Description of the task
Show each line of the data below in which "format" occurs.

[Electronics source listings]
──────────
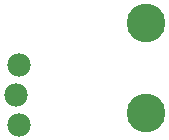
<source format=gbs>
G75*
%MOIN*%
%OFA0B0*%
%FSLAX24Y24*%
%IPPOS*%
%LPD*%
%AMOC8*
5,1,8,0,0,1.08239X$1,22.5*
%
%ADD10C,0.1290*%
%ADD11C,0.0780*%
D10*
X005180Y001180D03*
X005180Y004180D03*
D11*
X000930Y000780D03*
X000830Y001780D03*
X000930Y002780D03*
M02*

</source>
──────────
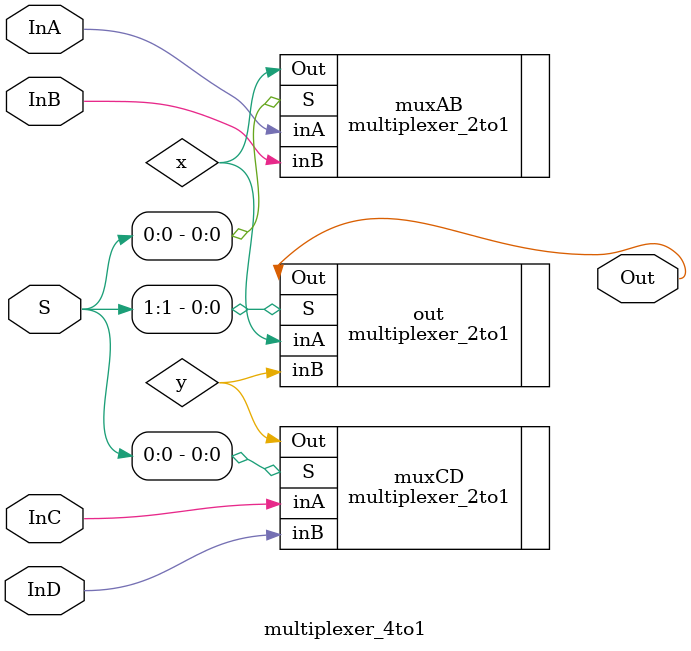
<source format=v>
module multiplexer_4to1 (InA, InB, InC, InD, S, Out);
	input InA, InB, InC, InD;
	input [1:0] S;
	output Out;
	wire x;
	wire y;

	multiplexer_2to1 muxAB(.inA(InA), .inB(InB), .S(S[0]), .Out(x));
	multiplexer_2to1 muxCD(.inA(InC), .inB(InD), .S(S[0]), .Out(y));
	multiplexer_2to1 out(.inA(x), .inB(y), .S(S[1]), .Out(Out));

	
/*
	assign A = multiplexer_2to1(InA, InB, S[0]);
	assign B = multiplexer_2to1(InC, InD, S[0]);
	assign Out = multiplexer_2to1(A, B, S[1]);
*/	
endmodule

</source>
──────────
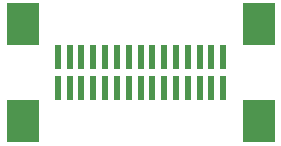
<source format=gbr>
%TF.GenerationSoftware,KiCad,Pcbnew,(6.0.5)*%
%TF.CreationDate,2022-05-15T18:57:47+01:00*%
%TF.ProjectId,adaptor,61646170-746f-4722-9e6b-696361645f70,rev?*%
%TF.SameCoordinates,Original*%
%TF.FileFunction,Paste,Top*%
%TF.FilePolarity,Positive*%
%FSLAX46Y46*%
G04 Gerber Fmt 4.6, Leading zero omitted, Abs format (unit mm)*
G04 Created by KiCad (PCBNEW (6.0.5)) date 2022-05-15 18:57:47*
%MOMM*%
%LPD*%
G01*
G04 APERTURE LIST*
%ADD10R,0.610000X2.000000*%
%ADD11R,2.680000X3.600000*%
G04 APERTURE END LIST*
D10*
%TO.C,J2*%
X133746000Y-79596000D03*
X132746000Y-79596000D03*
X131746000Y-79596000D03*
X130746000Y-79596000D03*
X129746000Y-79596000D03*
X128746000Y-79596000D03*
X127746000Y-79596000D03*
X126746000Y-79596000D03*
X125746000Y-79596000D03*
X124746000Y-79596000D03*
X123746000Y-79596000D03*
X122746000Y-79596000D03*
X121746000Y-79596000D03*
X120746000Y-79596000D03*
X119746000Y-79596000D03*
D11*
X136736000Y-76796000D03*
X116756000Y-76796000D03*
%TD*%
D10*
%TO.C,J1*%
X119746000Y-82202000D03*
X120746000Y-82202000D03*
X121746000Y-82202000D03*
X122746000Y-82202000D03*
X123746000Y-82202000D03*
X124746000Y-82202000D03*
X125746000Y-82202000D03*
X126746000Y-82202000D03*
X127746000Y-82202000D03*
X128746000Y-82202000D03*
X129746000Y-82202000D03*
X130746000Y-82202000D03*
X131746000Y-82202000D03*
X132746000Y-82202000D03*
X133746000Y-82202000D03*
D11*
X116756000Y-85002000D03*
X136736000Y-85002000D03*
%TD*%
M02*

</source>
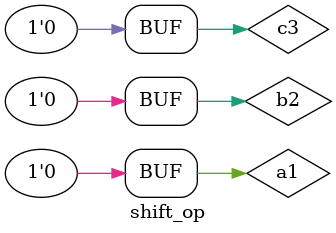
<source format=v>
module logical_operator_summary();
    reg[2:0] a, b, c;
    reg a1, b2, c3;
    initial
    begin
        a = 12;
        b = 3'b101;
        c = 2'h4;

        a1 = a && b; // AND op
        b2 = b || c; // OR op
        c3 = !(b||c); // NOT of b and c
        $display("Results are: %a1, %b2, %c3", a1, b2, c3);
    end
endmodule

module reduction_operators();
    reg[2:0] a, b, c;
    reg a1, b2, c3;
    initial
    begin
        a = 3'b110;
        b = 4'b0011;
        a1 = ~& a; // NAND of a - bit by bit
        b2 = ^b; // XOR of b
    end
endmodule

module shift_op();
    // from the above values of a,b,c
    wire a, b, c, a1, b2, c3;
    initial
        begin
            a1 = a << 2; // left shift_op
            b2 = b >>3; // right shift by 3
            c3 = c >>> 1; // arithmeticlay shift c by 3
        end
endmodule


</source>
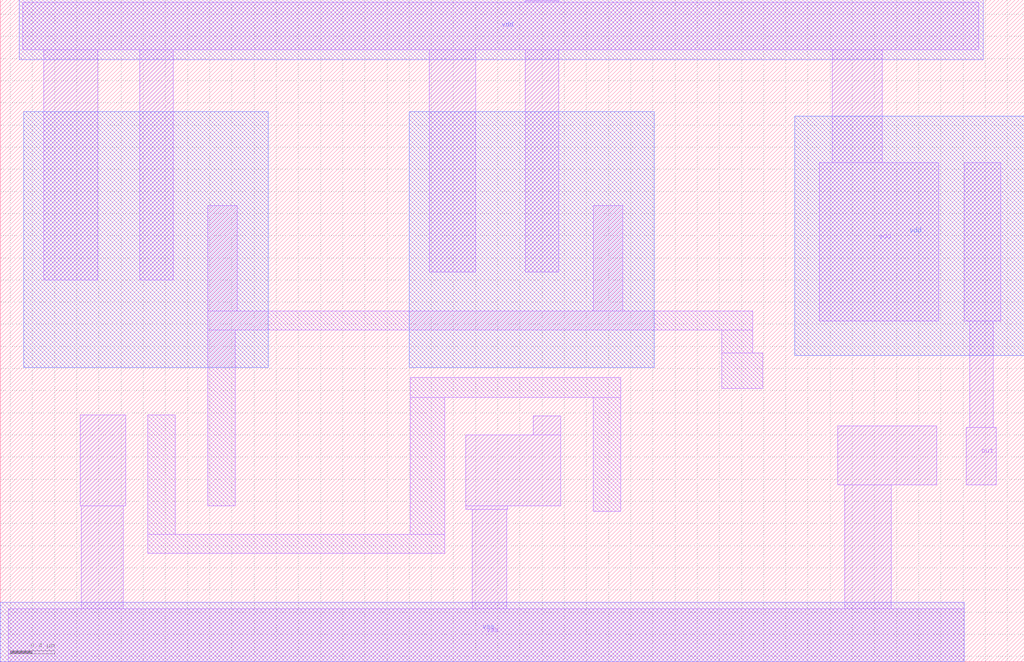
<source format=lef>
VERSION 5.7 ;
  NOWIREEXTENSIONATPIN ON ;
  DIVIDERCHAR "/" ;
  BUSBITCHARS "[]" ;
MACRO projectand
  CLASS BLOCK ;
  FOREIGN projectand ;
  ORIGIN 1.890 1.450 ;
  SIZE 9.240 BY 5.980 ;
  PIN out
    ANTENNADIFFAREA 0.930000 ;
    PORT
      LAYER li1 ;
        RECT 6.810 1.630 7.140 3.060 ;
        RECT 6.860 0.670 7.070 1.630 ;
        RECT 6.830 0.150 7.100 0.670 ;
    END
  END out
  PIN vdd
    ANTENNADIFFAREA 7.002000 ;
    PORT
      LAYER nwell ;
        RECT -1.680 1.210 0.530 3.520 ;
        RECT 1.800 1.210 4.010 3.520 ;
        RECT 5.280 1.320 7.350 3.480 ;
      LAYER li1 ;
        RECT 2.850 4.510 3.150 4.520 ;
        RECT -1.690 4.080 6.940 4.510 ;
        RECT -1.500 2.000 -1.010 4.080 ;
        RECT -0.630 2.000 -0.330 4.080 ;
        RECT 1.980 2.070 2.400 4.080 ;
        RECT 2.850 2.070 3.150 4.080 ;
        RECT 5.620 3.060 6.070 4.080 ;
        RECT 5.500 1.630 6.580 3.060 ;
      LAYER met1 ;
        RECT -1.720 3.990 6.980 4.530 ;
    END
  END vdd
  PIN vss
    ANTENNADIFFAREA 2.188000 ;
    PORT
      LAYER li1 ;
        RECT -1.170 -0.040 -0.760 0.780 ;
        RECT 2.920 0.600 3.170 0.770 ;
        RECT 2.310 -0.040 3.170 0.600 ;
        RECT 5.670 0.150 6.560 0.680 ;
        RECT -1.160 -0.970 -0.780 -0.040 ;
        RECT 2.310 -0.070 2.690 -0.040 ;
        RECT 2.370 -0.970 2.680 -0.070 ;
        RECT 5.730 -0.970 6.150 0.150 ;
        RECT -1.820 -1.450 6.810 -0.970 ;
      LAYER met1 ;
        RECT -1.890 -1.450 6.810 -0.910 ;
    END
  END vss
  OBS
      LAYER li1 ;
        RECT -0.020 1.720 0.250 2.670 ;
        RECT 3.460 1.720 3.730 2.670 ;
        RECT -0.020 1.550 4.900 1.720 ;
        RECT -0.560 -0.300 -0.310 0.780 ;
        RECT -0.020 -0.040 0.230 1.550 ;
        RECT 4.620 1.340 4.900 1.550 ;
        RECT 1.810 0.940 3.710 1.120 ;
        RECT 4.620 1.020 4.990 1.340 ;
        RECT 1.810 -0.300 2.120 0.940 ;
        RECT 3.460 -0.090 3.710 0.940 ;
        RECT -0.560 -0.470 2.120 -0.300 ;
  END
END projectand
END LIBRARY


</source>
──────────
Solution to this task
<source format=gbs>
<source format=v>
<source format=gbr>
G04 Gerber Fmt 4.6, Leading zero omitted, Abs format (unit mm)*
<source format=v>
<source format=lef>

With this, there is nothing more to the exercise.